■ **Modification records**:
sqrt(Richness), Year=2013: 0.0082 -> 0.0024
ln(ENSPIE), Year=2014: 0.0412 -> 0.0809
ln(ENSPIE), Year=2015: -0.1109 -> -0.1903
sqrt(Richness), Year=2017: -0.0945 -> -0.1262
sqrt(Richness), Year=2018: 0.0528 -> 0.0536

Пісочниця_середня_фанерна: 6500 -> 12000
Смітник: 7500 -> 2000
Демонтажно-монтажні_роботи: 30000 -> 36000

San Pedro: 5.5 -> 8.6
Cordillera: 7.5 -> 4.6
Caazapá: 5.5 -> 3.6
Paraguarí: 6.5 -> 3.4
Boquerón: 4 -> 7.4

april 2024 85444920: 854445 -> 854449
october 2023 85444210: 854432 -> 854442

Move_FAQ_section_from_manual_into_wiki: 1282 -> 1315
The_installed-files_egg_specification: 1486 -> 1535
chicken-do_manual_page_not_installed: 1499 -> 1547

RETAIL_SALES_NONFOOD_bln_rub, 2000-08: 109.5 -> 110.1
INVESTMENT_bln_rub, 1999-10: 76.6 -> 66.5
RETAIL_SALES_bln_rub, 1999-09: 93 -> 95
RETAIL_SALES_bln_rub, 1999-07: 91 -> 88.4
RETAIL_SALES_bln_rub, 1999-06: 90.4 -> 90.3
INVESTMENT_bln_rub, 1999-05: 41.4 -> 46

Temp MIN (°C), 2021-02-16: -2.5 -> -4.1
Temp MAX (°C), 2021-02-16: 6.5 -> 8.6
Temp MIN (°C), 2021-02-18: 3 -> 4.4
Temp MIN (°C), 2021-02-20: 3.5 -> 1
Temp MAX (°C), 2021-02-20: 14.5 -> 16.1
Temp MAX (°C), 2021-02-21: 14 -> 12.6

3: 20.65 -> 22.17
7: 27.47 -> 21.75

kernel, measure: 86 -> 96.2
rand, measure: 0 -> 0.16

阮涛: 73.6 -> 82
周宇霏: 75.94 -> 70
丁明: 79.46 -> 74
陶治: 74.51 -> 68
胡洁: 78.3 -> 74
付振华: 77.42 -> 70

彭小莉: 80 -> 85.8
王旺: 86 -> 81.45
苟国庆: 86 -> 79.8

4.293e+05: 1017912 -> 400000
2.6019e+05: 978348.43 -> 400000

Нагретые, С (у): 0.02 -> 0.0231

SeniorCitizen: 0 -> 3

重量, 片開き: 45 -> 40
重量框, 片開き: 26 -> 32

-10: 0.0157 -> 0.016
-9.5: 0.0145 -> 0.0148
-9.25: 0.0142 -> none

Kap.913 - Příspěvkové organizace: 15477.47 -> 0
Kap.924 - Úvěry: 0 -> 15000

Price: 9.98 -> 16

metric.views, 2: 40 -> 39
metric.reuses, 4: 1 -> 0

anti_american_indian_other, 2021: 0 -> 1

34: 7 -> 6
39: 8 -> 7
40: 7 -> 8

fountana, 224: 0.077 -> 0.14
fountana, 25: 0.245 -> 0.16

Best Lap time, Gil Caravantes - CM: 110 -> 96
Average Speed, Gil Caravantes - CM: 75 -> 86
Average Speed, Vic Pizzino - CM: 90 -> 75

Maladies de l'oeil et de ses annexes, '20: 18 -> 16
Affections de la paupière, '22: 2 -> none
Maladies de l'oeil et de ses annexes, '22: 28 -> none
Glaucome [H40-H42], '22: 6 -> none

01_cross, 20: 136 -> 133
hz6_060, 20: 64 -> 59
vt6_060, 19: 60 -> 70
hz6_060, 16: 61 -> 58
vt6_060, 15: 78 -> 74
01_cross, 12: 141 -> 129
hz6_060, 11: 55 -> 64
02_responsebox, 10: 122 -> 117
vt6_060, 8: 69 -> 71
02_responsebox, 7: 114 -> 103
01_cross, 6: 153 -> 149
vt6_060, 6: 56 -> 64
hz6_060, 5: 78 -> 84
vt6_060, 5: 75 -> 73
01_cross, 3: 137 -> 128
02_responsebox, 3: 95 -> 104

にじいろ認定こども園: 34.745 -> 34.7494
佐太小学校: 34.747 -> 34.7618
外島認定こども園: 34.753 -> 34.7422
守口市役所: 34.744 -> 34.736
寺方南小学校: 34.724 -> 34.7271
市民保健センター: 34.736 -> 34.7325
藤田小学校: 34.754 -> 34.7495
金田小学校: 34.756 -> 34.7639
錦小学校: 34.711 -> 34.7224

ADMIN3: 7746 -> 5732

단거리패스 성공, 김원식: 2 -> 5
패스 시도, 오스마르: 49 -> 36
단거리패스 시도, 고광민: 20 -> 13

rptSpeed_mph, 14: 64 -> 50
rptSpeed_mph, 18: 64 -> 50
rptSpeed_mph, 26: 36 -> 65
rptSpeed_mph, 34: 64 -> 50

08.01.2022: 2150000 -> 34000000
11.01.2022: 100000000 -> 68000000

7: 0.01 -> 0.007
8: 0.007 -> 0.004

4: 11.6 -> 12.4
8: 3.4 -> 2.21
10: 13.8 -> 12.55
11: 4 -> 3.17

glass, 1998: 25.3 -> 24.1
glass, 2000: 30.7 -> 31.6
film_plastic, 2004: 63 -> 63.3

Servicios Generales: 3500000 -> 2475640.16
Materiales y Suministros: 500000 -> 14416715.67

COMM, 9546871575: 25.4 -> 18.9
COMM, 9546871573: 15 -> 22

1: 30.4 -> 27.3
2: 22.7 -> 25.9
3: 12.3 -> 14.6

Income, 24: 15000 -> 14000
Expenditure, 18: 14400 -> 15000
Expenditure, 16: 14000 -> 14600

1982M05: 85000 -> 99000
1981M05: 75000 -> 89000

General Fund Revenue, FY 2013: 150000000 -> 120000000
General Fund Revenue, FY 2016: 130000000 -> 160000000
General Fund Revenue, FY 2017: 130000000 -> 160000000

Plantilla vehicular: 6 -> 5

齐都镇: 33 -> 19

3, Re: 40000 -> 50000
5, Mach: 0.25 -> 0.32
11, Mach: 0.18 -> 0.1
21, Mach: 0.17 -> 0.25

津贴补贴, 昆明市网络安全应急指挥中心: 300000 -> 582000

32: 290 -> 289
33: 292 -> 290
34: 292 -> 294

■ **DIRECTIONS FOR THIS TASK**: Write out each line exactly, starting with the line that contains "General Fund Revenue, FY 2016: 130000000" and stopping after the last line of the data.

■ **SOLUTION FOR THIS EXERCISE**:
General Fund Revenue, FY 2016: 130000000 -> 160000000
General Fund Revenue, FY 2017: 130000000 -> 160000000

Plantilla vehicular: 6 -> 5

齐都镇: 33 -> 19

3, Re: 40000 -> 50000
5, Mach: 0.25 -> 0.32
11, Mach: 0.18 -> 0.1
21, Mach: 0.17 -> 0.25

津贴补贴, 昆明市网络安全应急指挥中心: 300000 -> 582000

32: 290 -> 289
33: 292 -> 290
34: 292 -> 294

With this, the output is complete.